When Louis Met Paul and Debbie / My Fair Lady

March 2001

Like Roman citizens anticipating an unrepentant Christian's date at the Coliseum, I was rubbing my hands at the thought of the magician Paul Daniels and his wife, Debbie McGee, going head to head with Louis Theroux on BBC2 last month. After Debbie's unforgettable appearance on Mrs Merton's chat show sofa, a chance to see her thrown to the lions for a second time, husband in tow, was too delicious to miss. Like most man/beast confrontations, the result seemed a foregone conclusion. Taking the mickey out of a balding magician and the assistant he plucked from chorus girl obscurity is as easy as taking candy from a baby.

The programme centred on Debbie's dream project: Ballet Imaginaire, a company combining classical ballet with magic into which Paul had sunk a small fortune (with no hope, as it turned out, of any return.) Between rehearsals and performances, we visited the Daniels at home: a riverside faux-mansion, all overstuffed furnishings, gilt-edges and pastel chintz. No Islington town house for Debbie and Paul. Debbie appeared - colour-coordinated capri pants and bustier, hair perfectly coiffed - and proceeded to prepare breakfast. And when Theroux came to dinner, Debbie served up that staple of suburban dining, chicken in marsala sauce. There wasn't a rocket leaf in sight. Oh, how the foodies must have laughed.

Except that it wasn't funny at all. The truth is that Mr. and Mrs. Daniels were actually rather nice and I ended up feeling guilty for watching. Granted, no one had forced them into appearing in Theroux's television portrait, but vanity isn't exactly a crime. Of course, we all share Mrs. Merton's curiosity about just what attracted a pretty young blonde to a middle aged millionaire but in the end, it's none of our business.
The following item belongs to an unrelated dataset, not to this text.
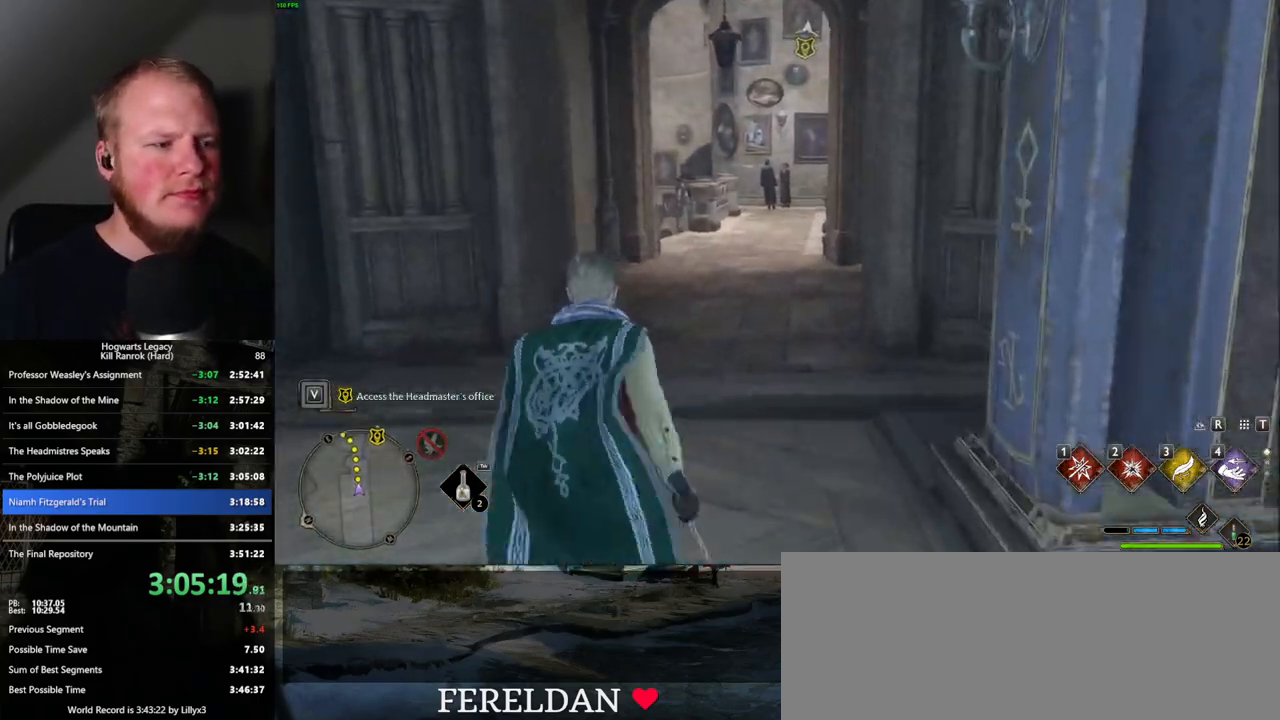
{"keys": ["w"], "mouse": [], "events": []}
So what's wrong with us? Why did we all get so excited at the prospect of an ill-advised celebrity couple exposing themselves in Hello! fashion to the not so tender mercies of Theroux? Style policing used to be a minority sport, but the media has been so overrun by a clique of sun-dried tomato-eating, Voyage-wearing Londoners that nowadays, we're all doing it. We've lost sight of the fact that in reality, more people dream of progressing to a neo-Georgian riverside mansion than to a loft-style apartment in Clerkenwell. Essex might be a punch line to chic metropolitans, but to a raft of the population, it's an aspiration. They think we're the fools, paying over the odds for our lettuces and a month's wages for a scrappy piece of velvet edged netting which some designer has conned us into believing is a coat. The Daniels might not represent your (or my) idea of style, but the only person they could possibly be offending is Tchaikovsky, who must be pirouetting in his grave at the thought of that mechanical swan in the second act of Ballet Imaginaire's Swan Lake.
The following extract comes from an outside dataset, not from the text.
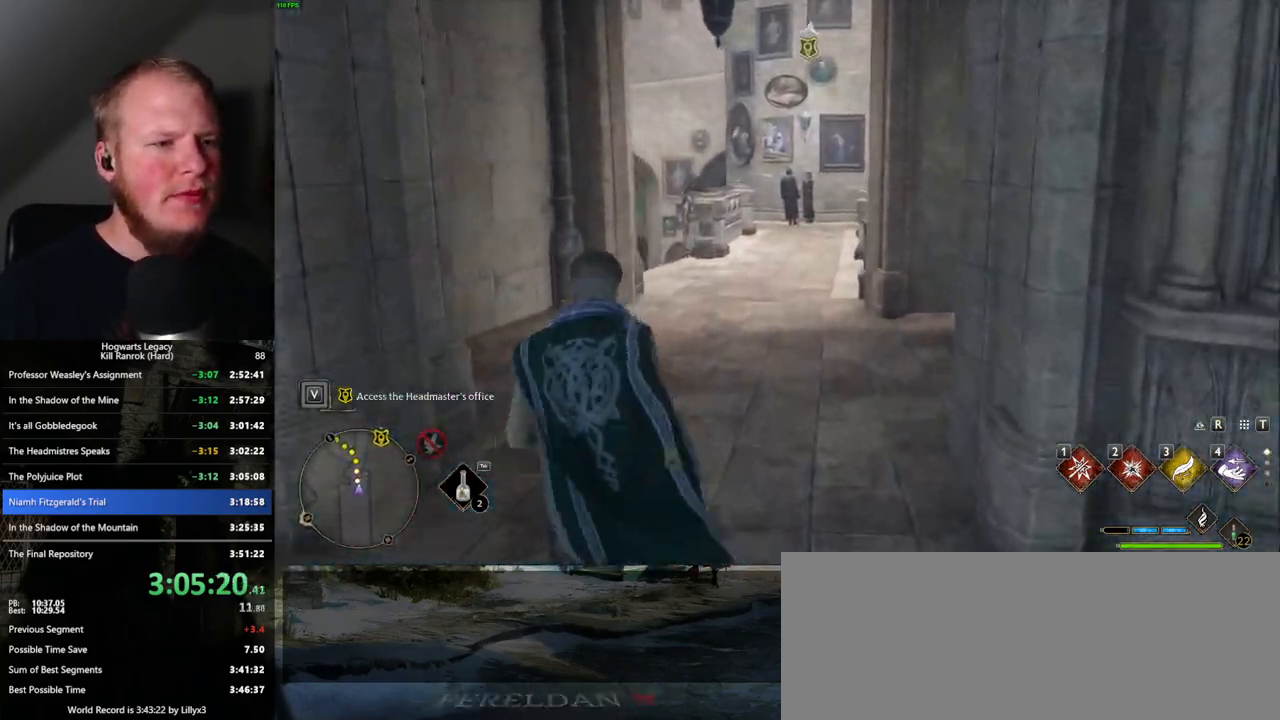
{"keys": ["w"], "mouse": [], "events": []}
My Fair Lady's return to the London stage this week (amidst a deluge of related print) gives us cause to reconsider, a century after Shaw wrote Pygmalion, just what our aspirations would be for Eliza Doolittle today. Surely it can't still be true that the only acceptable way to rise above the rotting fruit and vegetables of Covent Garden market is by conforming to the dictates of a metropolitan elite, dressing in gowns from Whiteleys and reinstating your aitches? Apparently, it is. These days, it's a small coterie of the media doing the dictating, but the effect is the same. While no one believes that we yet live in a classless society, most of us hoped that by now, what we say and do would be more important than the accent with which we say it or the clothes in which we do it. The slavering, lip smacking anticipation that preceded When Louis met Paul and Debbie makes me wonder.